18.             Si bien los contratos de mutuo celebrados entre el IFC y los demandados se rigen por normas de derecho privado, no deja de tener la naturaleza de contrato estatal. Por ello, las controversias que se deriven del mismo deben ser tramitadas ante la Jurisdicción de lo Contencioso Administrativo, conforme con el artículo 104.2 del CPACA. En consecuencia, los procesos ejecutivos derivados de dicho contrato también son de conocimiento de esa jurisdicción, de conformidad con el artículo 104.6 del mismo código.

19.             Más aún, si se considera que, aunque los actos en cuestión habrían sido realizados en el marco del giro ordinario de los negocios de la entidad, el IFC no es una institución financiera vigilada por la Superintendencia Financiera de Colombia. En consecuencia, no se configura la excepción prevista en el artículo 105.1 del CPACA, por lo cual las controversias derivadas de sus actos y contratos, incluidos los procesos ejecutivos, no son de competencia de la Jurisdicción Ordinaria, sino de la Jurisdicción de lo Contencioso Administrativo.
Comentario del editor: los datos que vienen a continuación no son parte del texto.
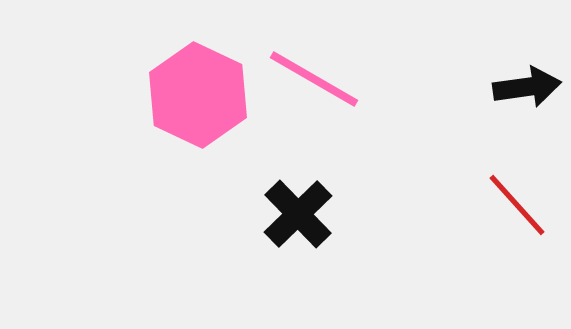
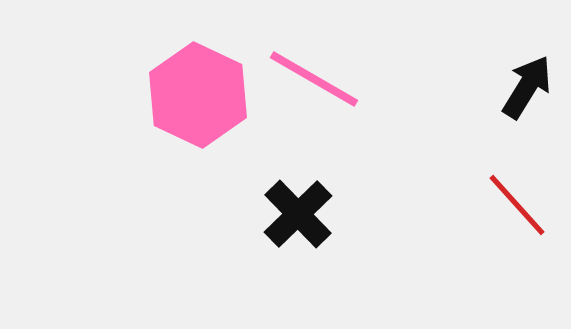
black arrow: rotated 50 degrees counterclockwise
20.             Por ende, la Sala Plena advierte que el juez competente para tramitar los CJU-7104 y 7118 es el Juzgado 001 Administrativo de Yopal, en consecuencia, se le remitirá los presentes asuntos para que, de forma inmediata, continúe con el trámite, y tome las decisiones que considere pertinentes, conforme con los fundamentos de la presente decisión.

7.                 Regla de decisión

21.             Reiteración del Auto 554 de 2023. “La jurisdicción de lo contencioso administrativo es competente para conocer de las demandas ejecutivas que se deriven de controversias relacionadas con contratos celebrados por entidades públicas, siempre que estas no tengan el carácter de instituciones financieras vigiladas por la Superintendencia Financiera y dichos contratos no correspondan al giro ordinario de sus negocios. Lo anterior de conformidad con los artículos 104 y 105 del CPACA”.